Occupation: Director, actor, screenwriter
Also: Comedian, author, musician
Born As: Allen Stewart Konigsberg
Born: December 1, 1935, Brooklyn, NY
Education: Midwood High School, Brooklyn, NY; City College of New York, New York, NY; New York University, New York, NY
Woody Allen is one of a handful of American filmmakers who can wear the label "auteur." His films, be they dramas or comedies, are remarkably personal and are permeated with Allen's preoccupations with art, religion and love. While the comedies are upbeat and the dramas rich in detail, most of Allen's films are fiercely personal. They betray his yearning for physical beauty, a traditional sense of machismo, intellectual and professional acceptance and knowledge. His obsessions with his own Judaism, the WASP world that eludes the Jew, and the balm of psychiatry—which may or may not chase these devils—are also never far beneath the surface of his work. After a semester at New York University (where he reportedly failed a film course), Allen began a successful career in comedy by joining "Your Show of Shows" as a gag writer and providing comedic material for TV stars like Ed Sullivan, Sid Caesar and Art Carney. In 1961, Allen, exploiting a rebellious and guilt-ridden urban Jewish mentality, soon began performing his own material as a standup comic and became a well-known figure on the Greenwich Village club circuit, on records and on college campuses.
In 1965, Allen made his feature film acting and writing debut with director Clive Donner's farce WHAT'S NEW, PUSSYCAT? Shortly thereafter he debuted as a filmmaker of sorts by re-tooling a minor Japanese spy thriller with his own storyline and with English dialogue dubbed by American actors. The amusing result was WHAT'S UP, TIGER LILY? (1966) which, along with the James Bond spoof CASINO ROYALE (1967), which he co-wrote and acted in, launched Allen on one of the most successful and unusual filmmaking careers of recent history.

════

Activity list
(A) Please decide whether each statement below agrees with the Woody Allen profile. Answer yes or no, and quote the words of the profile that settle it. (i) Allen was born in Brooklyn. (ii) Allen spent two years at New York University. (iii) Allen directed WHAT'S NEW, PUSSYCAT?
(B) Rework the Woody Allen profile from "In 1965, Allen" down to "of recent history.", writing "comedy" wherever "farce" appears.

Dataset records
════

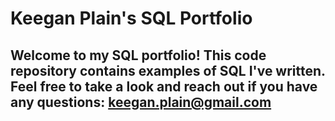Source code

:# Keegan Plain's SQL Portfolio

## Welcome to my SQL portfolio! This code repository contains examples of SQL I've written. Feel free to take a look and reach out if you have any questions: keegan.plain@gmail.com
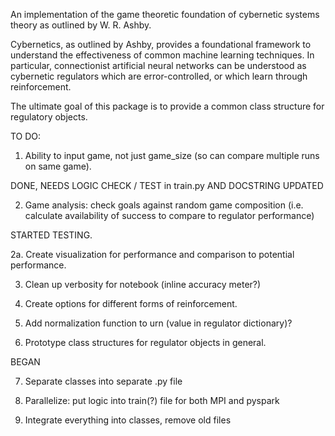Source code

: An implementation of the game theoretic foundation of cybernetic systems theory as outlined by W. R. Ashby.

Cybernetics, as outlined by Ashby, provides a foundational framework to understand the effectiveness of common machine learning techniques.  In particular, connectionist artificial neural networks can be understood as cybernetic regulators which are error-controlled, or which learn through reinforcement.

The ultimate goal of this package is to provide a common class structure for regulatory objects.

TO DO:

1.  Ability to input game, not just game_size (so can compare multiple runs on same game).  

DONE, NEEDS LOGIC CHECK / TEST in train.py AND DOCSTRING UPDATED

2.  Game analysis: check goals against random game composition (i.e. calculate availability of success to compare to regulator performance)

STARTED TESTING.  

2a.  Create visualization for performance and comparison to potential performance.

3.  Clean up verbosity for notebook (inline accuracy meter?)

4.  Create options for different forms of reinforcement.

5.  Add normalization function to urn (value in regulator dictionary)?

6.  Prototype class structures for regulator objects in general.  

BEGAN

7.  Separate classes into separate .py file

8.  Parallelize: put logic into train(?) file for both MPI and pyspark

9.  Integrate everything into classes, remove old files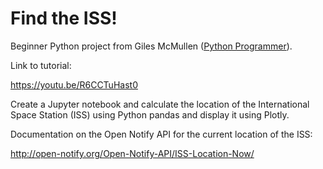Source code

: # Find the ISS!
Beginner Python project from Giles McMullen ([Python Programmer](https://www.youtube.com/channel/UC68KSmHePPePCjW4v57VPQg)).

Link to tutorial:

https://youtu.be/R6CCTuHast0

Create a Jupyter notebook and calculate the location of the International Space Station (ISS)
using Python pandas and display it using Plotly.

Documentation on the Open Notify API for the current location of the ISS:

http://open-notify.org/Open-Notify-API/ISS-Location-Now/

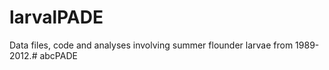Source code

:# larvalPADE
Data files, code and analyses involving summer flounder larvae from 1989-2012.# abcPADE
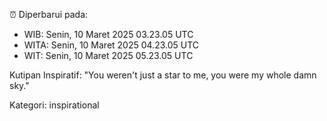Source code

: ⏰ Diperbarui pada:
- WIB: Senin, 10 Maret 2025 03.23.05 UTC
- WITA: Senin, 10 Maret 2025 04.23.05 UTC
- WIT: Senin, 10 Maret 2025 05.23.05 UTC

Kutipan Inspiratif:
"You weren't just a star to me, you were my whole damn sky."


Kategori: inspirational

════

Numbered responses
(A)
(i) Yes: "Born: December 1, 1935, Brooklyn, NY"
(ii) No: "After a semester at New York University"
(iii) No: "director Clive Donner's farce WHAT'S NEW, PUSSYCAT?"

(B)
In 1965, Allen made his feature film acting and writing debut with director Clive Donner's comedy WHAT'S NEW, PUSSYCAT? Shortly thereafter he debuted as a filmmaker of sorts by re-tooling a minor Japanese spy thriller with his own storyline and with English dialogue dubbed by American actors. The amusing result was WHAT'S UP, TIGER LILY? (1966) which, along with the James Bond spoof CASINO ROYALE (1967), which he co-wrote and acted in, launched Allen on one of the most successful and unusual filmmaking careers of recent history.